#### Quoted passage:
···

The class is given by Jimena Gallardo, a lawyer graduated from UDEM that was always called by music and everything it had to offer. She handles the workshop with kindness and encouragement, always supportive of her students and their goals, and has become a trusted advisor to some of them.
A personal singing class would normally go on for only one hour, most of which would be filled with vocalization exercises, but since the workshop is open for anyone attending Prepa Tec Campus Cumbres, classes don’t focus on just one student. Jimena breaks down her two hours into two parts for efficacy: vocalization and repertoire.
She focuses the first hour on helping her students vocalize, by doing simple exercises that will help them adjust to the changes their vocal chords will allow during their individual performance. During this time, Jimena likes to fill the air with small technical things that help her students understand their own voices a little bit better. It is also a time to relax and warm up to your classmates; a time for mezzos to bond over how high a note is, for sopranos to tell them it’s not even that high, and for all the boys in class to wonder how everyone else even reaches those notes.
Once the second hour comes around, Jimena usually does one of two things. Either she starts putting together a new ensemble or she calls someone up for individual repertoire. Most of the times, if there are no important events coming up, someone ends up at the front, with an instrumental track, and sings their hearts out for the rest of the class. What follows after is the round of feedback, and a small personal session with Jimena to work on the parts of the song that you fight the most against.
However, if there are any important stages in sight, Jimena will do her best to prepare the group to perform an ensemble. She starts out by giving the base melody to everyone, and once she is sure the entire class is following, she starts breaking down the rest of the song. She gives out different tones to every voice group, and helps them learn it until it’s engraved in their heads. Next, she will ask them to sing it all together, and then works out the kinks on the songs to make it sound better. Ensembles are hard to perform, especially since voices tend to adjust to whatever it is they’re hearing, but Jimena does really work wonders.
The class is also a good place to practice for auditions. Jimena likes to invite her students to always participate in events in and out of Prepa Tec; to showcase their talents in places outside of the Music Room. She’s said on many occasions that presenting in front of the crowd is, easily, one of the most exhilarating and frightening moments anyone could ever go through, but that it is always worth it at the end. She has listened to and coached more than one of her students to brave an audition, and while not all of them have come out victorious, Jimena likes to remind them of the learning opportunity hidden in every little failure. She showcases strength, passion and perseverance, values that she hopes her students are always learning from and putting to good use themselves.
I’ve had had the honor of attending this class for the past year and a half, and there are no words that could explain the kind of joy it brings me. Singing can be one of the most beautiful things to share with others, if one only knows how to convey the right message, and this workshop is precisely the kind of place that you go to do just this. It becomes a certain type of safe space to vent, sometimes, when people come with their songs full to the brim with feelings of joy or sadness. Or it can be a place of dedicated learning, when everyone sits around Jimena’s keyboard to listen to one of the experiences life has brought to her through song.
At the end of the day, however, Jimena’s class is more than just a class. It’s a place where singers and lovers of music alike meet to learn from each other and grow together. A place where magic happens in the form of melodies, and there’s always kind encouragement to keep you going.

···

#### Dataset entries:
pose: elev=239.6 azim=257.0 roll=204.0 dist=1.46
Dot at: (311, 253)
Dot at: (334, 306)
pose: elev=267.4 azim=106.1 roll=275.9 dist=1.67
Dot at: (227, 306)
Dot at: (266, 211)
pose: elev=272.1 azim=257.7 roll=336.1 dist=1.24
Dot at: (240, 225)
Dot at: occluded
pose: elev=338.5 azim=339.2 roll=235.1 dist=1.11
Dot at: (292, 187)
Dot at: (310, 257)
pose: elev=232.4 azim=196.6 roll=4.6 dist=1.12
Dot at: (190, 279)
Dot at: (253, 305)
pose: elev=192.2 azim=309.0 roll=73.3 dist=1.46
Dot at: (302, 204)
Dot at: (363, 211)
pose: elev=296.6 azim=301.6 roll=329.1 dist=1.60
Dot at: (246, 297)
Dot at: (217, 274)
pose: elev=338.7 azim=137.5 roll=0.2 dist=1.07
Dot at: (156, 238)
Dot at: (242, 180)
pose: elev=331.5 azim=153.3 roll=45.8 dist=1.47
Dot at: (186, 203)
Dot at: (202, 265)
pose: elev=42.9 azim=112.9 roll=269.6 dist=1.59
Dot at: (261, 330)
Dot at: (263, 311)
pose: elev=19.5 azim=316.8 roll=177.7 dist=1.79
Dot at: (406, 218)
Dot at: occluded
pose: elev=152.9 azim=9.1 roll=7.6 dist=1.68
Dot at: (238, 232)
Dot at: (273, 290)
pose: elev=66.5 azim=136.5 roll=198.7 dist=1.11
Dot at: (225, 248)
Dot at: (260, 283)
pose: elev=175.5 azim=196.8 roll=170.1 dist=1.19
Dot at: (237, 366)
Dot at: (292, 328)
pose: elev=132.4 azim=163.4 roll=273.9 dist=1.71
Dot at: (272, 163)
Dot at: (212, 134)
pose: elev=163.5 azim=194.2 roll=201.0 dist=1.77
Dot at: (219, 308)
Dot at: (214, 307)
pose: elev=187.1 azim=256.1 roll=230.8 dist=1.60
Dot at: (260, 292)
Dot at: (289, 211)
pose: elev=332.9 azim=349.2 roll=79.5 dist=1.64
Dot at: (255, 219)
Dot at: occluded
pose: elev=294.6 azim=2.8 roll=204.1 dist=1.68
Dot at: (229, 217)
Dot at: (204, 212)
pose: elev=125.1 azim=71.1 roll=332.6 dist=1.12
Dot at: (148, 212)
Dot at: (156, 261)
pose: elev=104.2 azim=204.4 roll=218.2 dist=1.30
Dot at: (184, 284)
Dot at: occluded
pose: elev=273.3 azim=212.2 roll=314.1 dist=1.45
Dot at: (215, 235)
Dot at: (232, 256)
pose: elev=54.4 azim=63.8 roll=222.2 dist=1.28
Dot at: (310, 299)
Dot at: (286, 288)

···

#### Given request:
From the piece about the singing workshop, copy out word for word the passage starting with "The class is also" and going on through "good use themselves.".

#### Solution to the exercise:
The class is also a good place to practice for auditions. Jimena likes to invite her students to always participate in events in and out of Prepa Tec; to showcase their talents in places outside of the Music Room. She’s said on many occasions that presenting in front of the crowd is, easily, one of the most exhilarating and frightening moments anyone could ever go through, but that it is always worth it at the end. She has listened to and coached more than one of her students to brave an audition, and while not all of them have come out victorious, Jimena likes to remind them of the learning opportunity hidden in every little failure. She showcases strength, passion and perseverance, values that she hopes her students are always learning from and putting to good use themselves.